Raw data
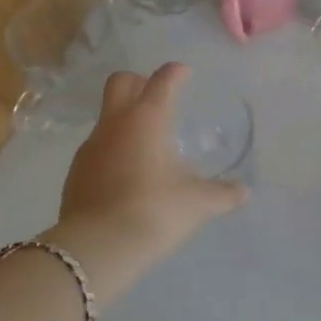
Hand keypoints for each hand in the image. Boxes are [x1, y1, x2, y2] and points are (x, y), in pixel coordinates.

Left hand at [57, 63, 247, 273]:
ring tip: (147, 144)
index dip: (175, 73)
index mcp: (148, 119)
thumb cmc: (156, 211)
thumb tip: (244, 193)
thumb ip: (223, 194)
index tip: (184, 73)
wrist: (98, 247)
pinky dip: (113, 150)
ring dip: (125, 120)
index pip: (162, 81)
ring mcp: (90, 147)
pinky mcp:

Exercise aim
With the pictures excluded, retype the records above verbatim.

Answer area
Hand keypoints for each hand in the image. Boxes are [x1, y1, x2, y2] and points are (x, y), in pixel coordinates.

Left hand at [57, 63, 247, 273]:
ring tip: (147, 144)
index dip: (175, 73)
index mcp: (148, 119)
thumb cmc: (156, 211)
thumb tip: (244, 193)
thumb ip: (223, 194)
index tip: (184, 73)
wrist: (98, 247)
pinky dip: (113, 150)
ring dip: (125, 120)
index pip: (162, 81)
ring mcp: (90, 147)
pinky mcp:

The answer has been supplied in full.